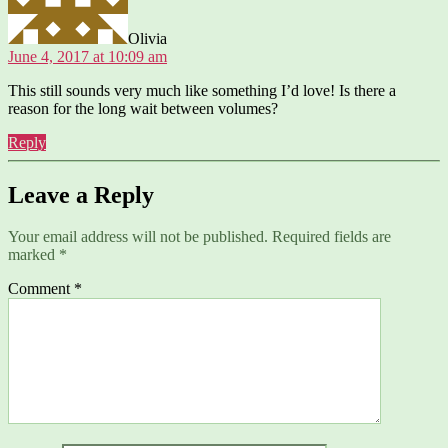
Olivia
June 4, 2017 at 10:09 am
This still sounds very much like something I’d love! Is there a
reason for the long wait between volumes?
Reply
Leave a Reply
Your email address will not be published.
Required fields are
marked
*
Comment
*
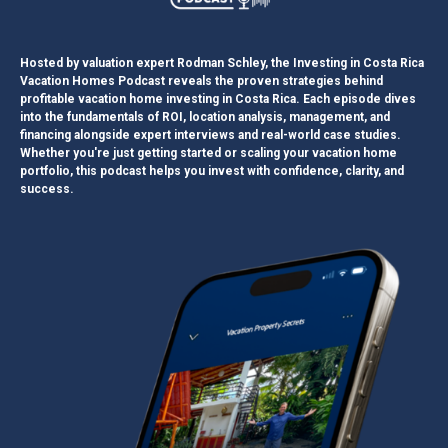
Hosted by valuation expert Rodman Schley, the Investing in Costa Rica
Vacation Homes Podcast reveals the proven strategies behind
profitable vacation home investing in Costa Rica. Each episode dives
into the fundamentals of ROI, location analysis, management, and
financing alongside expert interviews and real-world case studies.
Whether you're just getting started or scaling your vacation home
portfolio, this podcast helps you invest with confidence, clarity, and
success.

> _Task details_
Copy word for word the lines above, starting at the line containing "Your email address will not be published." and ending at the line containing "into the fundamentals", inclusive, with no pictures.

> _Expected answer_
Your email address will not be published.
Required fields are
marked
*
Comment
*
Hosted by valuation expert Rodman Schley, the Investing in Costa Rica
Vacation Homes Podcast reveals the proven strategies behind
profitable vacation home investing in Costa Rica. Each episode dives
into the fundamentals of ROI, location analysis, management, and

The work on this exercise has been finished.